The place where most academics I know are much clearer about their impact on the world is in the classroom. Academics will joke amongst ourselves about “shaping young minds,” but the joke reveals a truth we hold close: that what we do there matters. It can change lives. In many instances, we are academics because there was a scholar once, somewhere, who changed our lives, and then all we wanted to do was that… talk about ideas in ways that changed peoples’ lives. How do you measure a life? In cups of coffee, or in lectures given, in semesters taught.

Can We Work for Justice, Measure Impact, and Resist? 

There are many reasonable arguments on the side of those who want to “resist metrification,” as my colleague Joan Greenbaum puts it. Governmental, institutional attempts to link research output to business profits are, to my way of thinking, wrong-headed and doomed to fail. We should, and must, resist efforts to use any form of measurement to surveil and discipline faculty in the service of economic gain.

But, I don’t think that’s the moment we’re in right now in the US.  

I think that the moment we’re in is one in which academics are beginning to work in new, digitally augmented ways, and most institutions of higher education have no clue how to assess that work or evaluate the impact of a scholar who is up for tenure or promotion with a mostly digital portfolio.

I also think the moment we’re in is one of appalling economic inequality, and many, many academics I know want to join their work to the struggle to reduce that inequality.  Mostly, they don’t know how to go about doing that. And, if they do go about doing that, they wonder: how will this work “count” for me when it comes time for hiring, tenure or promotion? 

I think the moment we’re living in requires us to come up with innovative new ways to measure impact that take into account more kinds of work, including work for the public good. This is not as radical an idea as it sounds. I think we do this in some ways already. 

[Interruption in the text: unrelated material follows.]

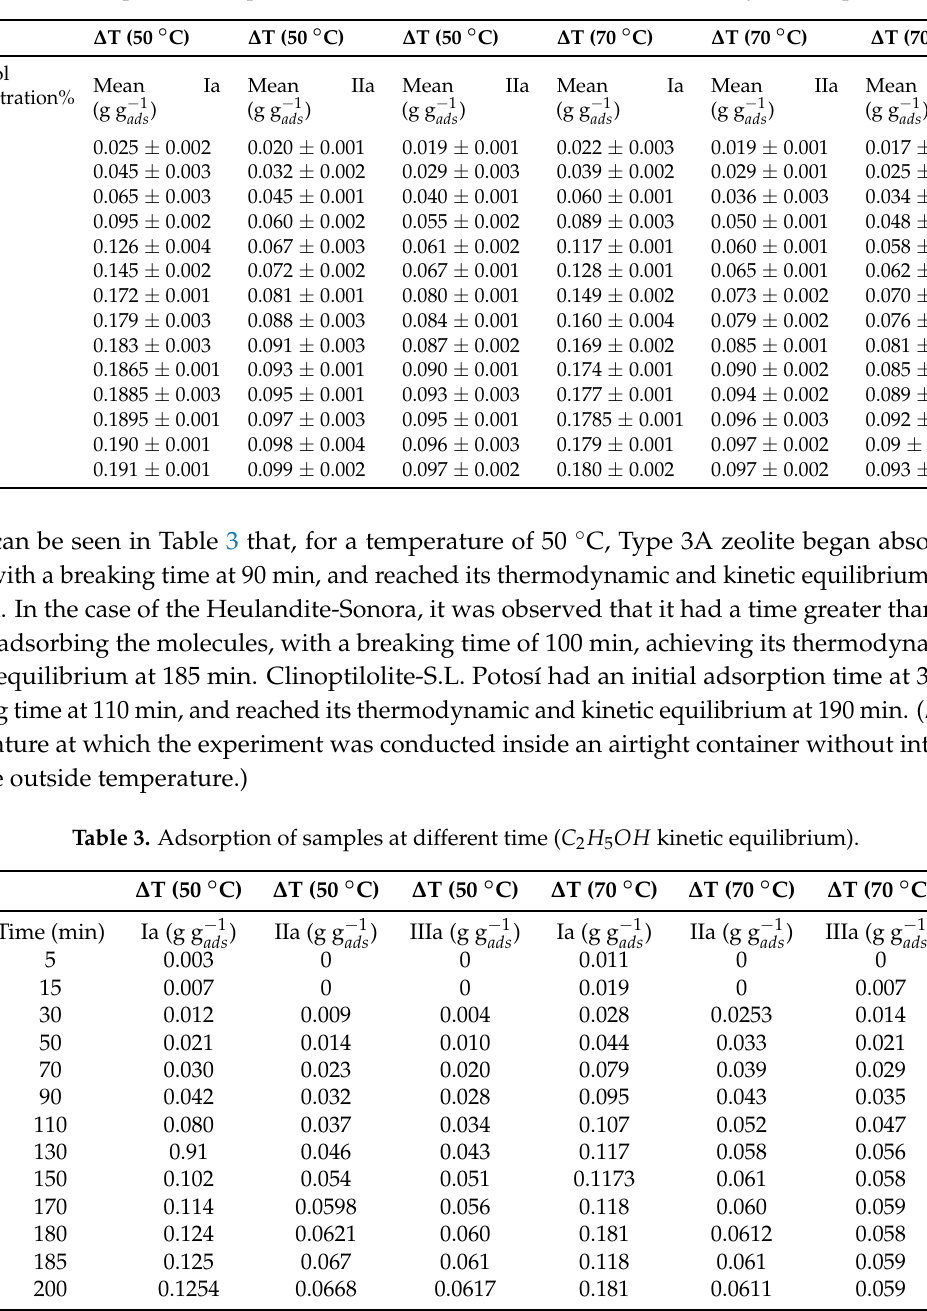
Table 2. Adsorption of samples at different concentrations ( C 2 H 5 OH thermodynamic equilibrium).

When I write a tenure letter for someone to get promoted, I’m crafting a story about their impact on the world as a scholar, a teacher, and a member of a community.  It’s very often the case that I will write about scholar up for tenure something like: “This scholar has made a profound impact on her/his community through their work engaging local residents about the topic of her/his research…” and then go on to detail the forms this impact has taken.  Quite simply, a tenure letter is a way of crafting a story about impact.

We’re left with many questions about scholarly impact in the digital era. Most pressing for me is this rather grand question: How do you measure an idea that takes hold and changes peoples’ lives, changes public policy, and changes the way knowledge is created and shared? 

I don’t think we know the answers to this question yet. We are still way before the beginning in understanding how to measure impact in ways that are meaningful.